O evento foi promovido pela Folha e patrocinado pela FenaSaúde (Federação Nacional de Saúde Suplementar), pela Amil e pela Abimed (Associação Brasileira da Indústria de Alta Tecnologia de Produtos para Saúde).
 
“Os macro problemas da saúde são subfinanciamento, qualidade de gestão, desvios e desperdícios e judicialização.
 
A questão da transparência permeia todos eles”, disse David Uip, secretário de Saúde do Estado de São Paulo, na abertura do fórum.
 
Para Sergio Ricardo Santos, CEO da Amil Saúde, é também uma questão de sobrevivência do setor. “O encolhimento da saúde suplementar afeta a do sistema, mas também obriga [os gestores] a ter mais transparência, para rever decisões e estratégias.” Com a perda de 2 milhões de usuários, o setor privado precisa desenvolver uma visão estratégica para diminuir o impacto de e desperdícios, segundo Santos.
 
O dever de casa mais urgente é cortar os custos, afirma Solange Mendes, presidente da FenaSaúde.
 
Para isso, defende ela, é fundamental transparência nos registros de materiais utilizados e procedimentos realizados.
 
“A maior responsabilidade é a do médico.

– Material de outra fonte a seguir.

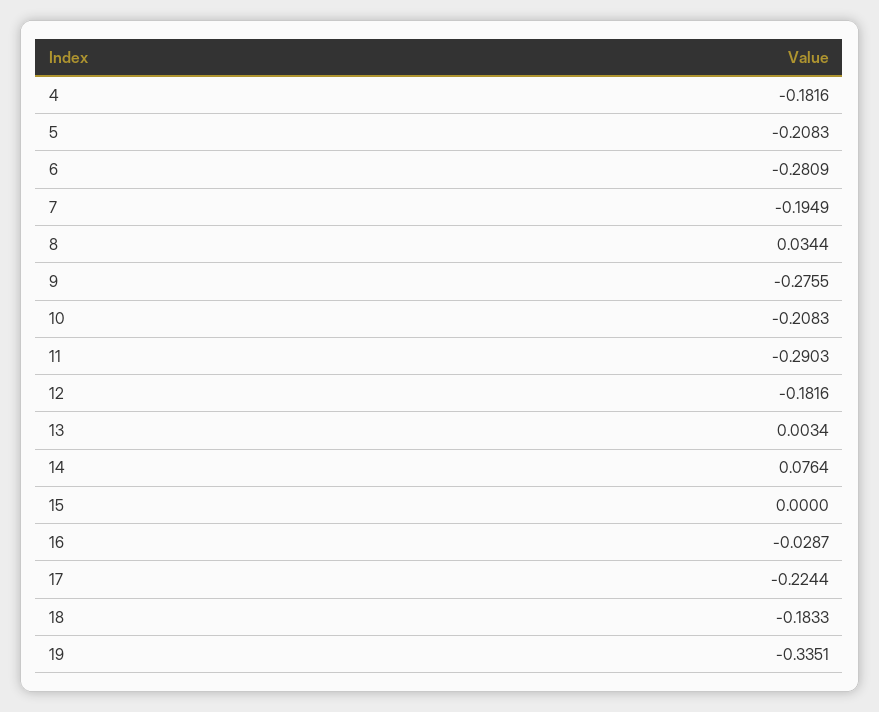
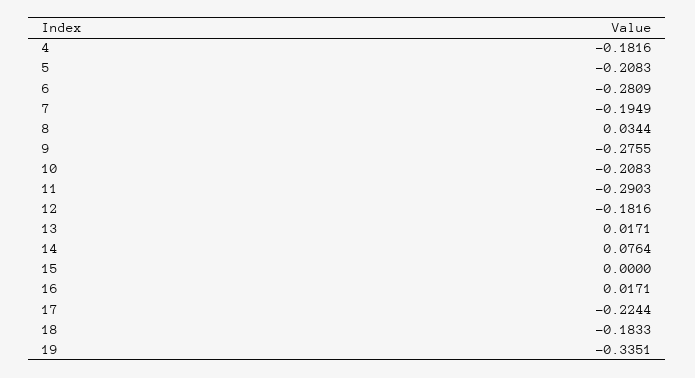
  {
    "4": -0.1816,
    "5": -0.2083,
    "6": -0.2809,
    "7": -0.1949,
    "8": 0.0344,
    "9": -0.2755,
    "10": -0.2083,
    "11": -0.2903,
    "12": -0.1816,
-   "13": 0.0034,
+   "13": 0.0171,
    "14": 0.0764,
    "15": 0,
-   "16": -0.0287,
+   "16": 0.0171,
    "17": -0.2244,
    "18": -0.1833,
    "19": -0.3351
  }

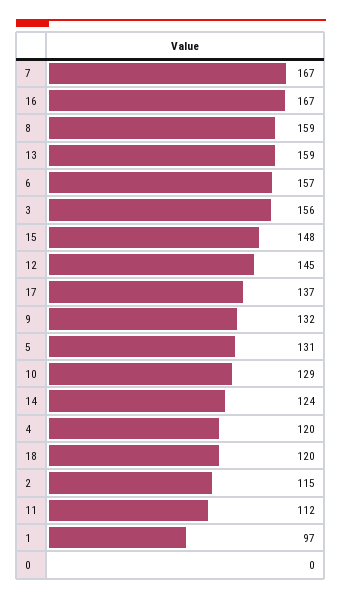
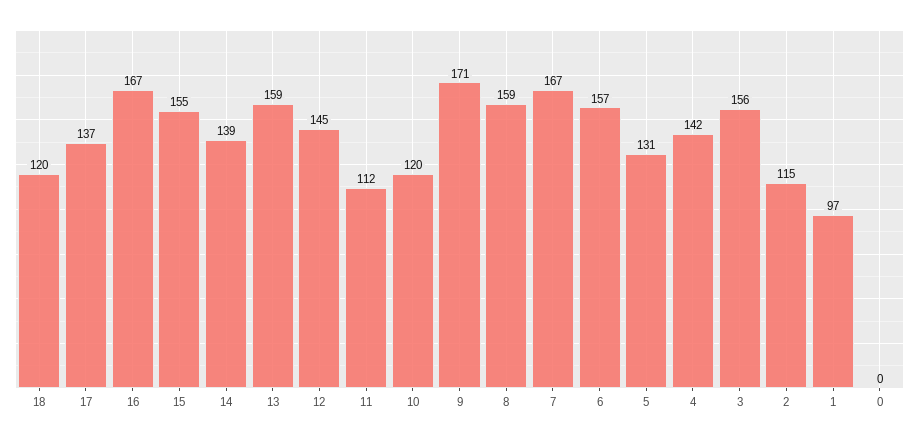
  {
    "7": 167,
    "16": 167,
    "8": 159,
    "13": 159,
    "6": 157,
    "3": 156,
-   "15": 148,
+   "15": 155,
    "12": 145,
    "17": 137,
-   "9": 132,
+   "9": 171,
    "5": 131,
-   "10": 129,
+   "10": 120,
-   "14": 124,
+   "14": 139,
-   "4": 120,
+   "4": 142,
    "18": 120,
    "2": 115,
    "11": 112,
    "1": 97,
    "0": 0
  }

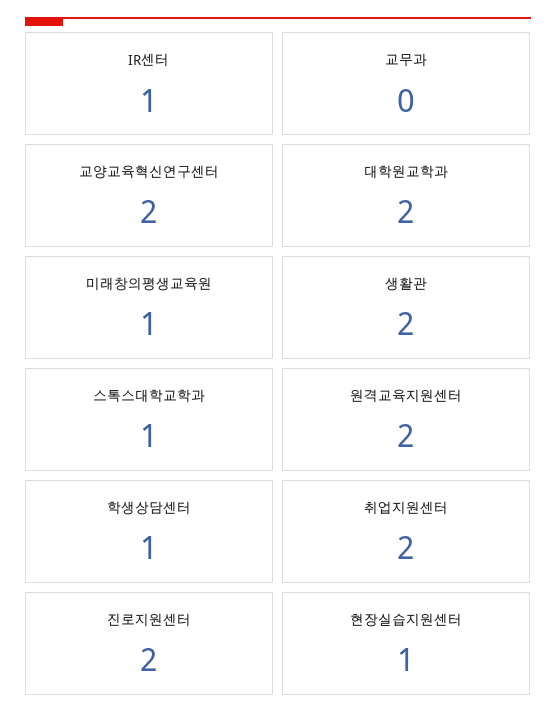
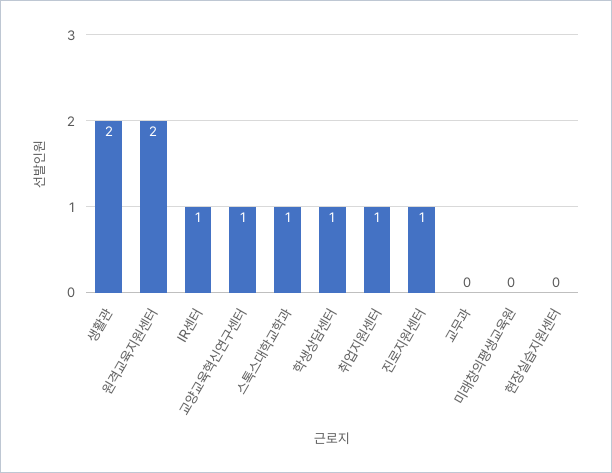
  {
    "IR센터": 1,
    "교무과": 0,
-   "교양교육혁신연구센터": 2,
+   "교양교육혁신연구센터": 1,
-   "대학원교학과": 2,
-   "미래창의평생교육원": 1,
+   "미래창의평생교육원": 0,
    "생활관": 2,
    "스톡스대학교학과": 1,
    "원격교육지원센터": 2,
    "학생상담센터": 1,
-   "취업지원센터": 2,
+   "취업지원센터": 1,
-   "진로지원센터": 2,
+   "진로지원센터": 1,
-   "현장실습지원센터": 1
+   "현장실습지원센터": 0
  }

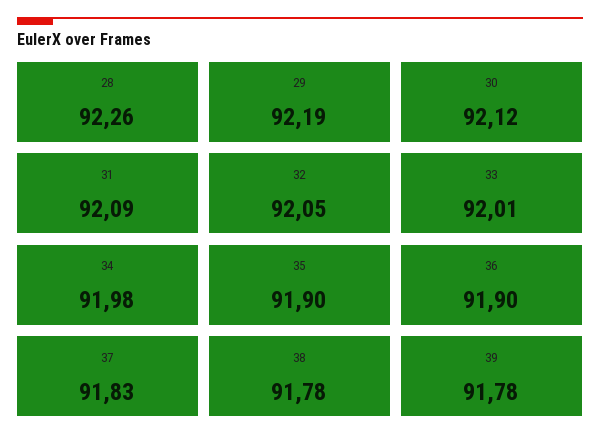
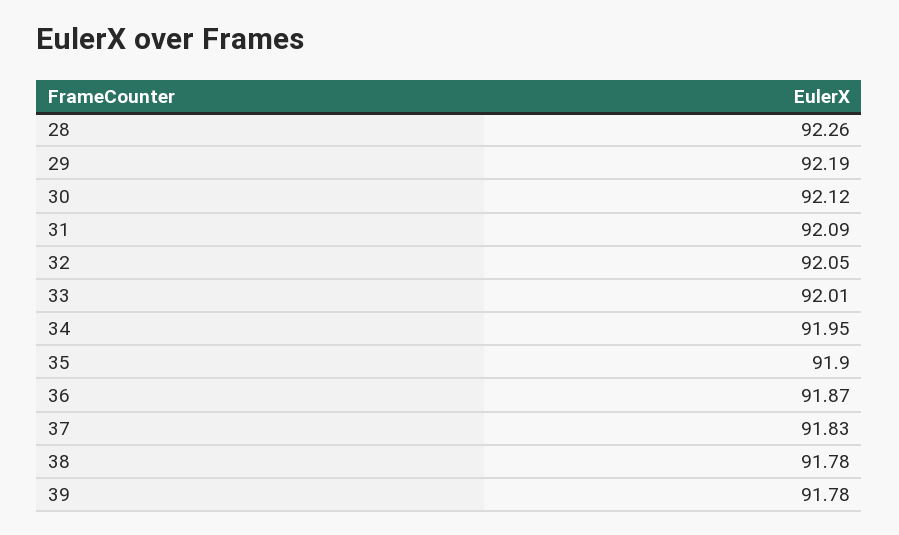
  {
    "28": 92.26,
    "29": 92.19,
    "30": 92.12,
    "31": 92.09,
    "32": 92.05,
    "33": 92.01,
-   "34": 91.98,
+   "34": 91.95,
    "35": 91.9,
-   "36": 91.9,
+   "36": 91.87,
    "37": 91.83,
    "38": 91.78,
    "39": 91.78
  }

Ele é o profissional que dá início a todo esse processo.” A formação médica foi um aspecto levantado em diferentes mesas do fórum. “Como fazer uma boa formação com tantas faculdades? Acredito que viveremos um problema muito complicado para educar médicos com valores éticos”, afirma Uip.
 
A proliferação de escolas dificulta a ação reguladora de entidades como os conselhos de medicina. “Há hoje em torno de 46 escolas abertas com critérios escusos. E o sindicato das escolas privadas ganhou uma ação tirando a obrigatoriedade do exame do Cremesp para os egressos da faculdade”, diz Mauro Aranha, do Conselho Regional de Medicina da São Paulo.
cadeia da propina Combater a corrupção na saúde continua sendo uma grande preocupação. Uma solução apontada por Pedro Ramos, diretor da Abramge (Associação Brasileira de Planos de Saúde), é fechar acordos diretamente com a indústria, que barram empresas que praticam irregulares e dão margem a casos de corrupção, como a máfia das próteses. “O que encarece o produto é a cadeia da propina. Maus médicos formam uma máfia e nos roubam”, disse.
 
Além dos problemas de formação, o modelo de remuneração vigente, que paga o médico pelo número de procedimentos realizados, foi questionado no fórum.
Para José Augusto Ferreira, diretor da Unimed BH, essa forma de pagamento é obsoleta.
 
O braço mineiro da Unimed começou a implementar o modelo de remuneração por qualidade de serviço prestado. No sistema, os médicos têm um salário fixo e um variável, que muda de acordo com o desempenho do profissional, medido por indicadores como a satisfação dos pacientes.
 
“Mudar o modelo de remuneração é apenas uma etapa para mudar o modelo de assistência como um todo”, afirma Ferreira.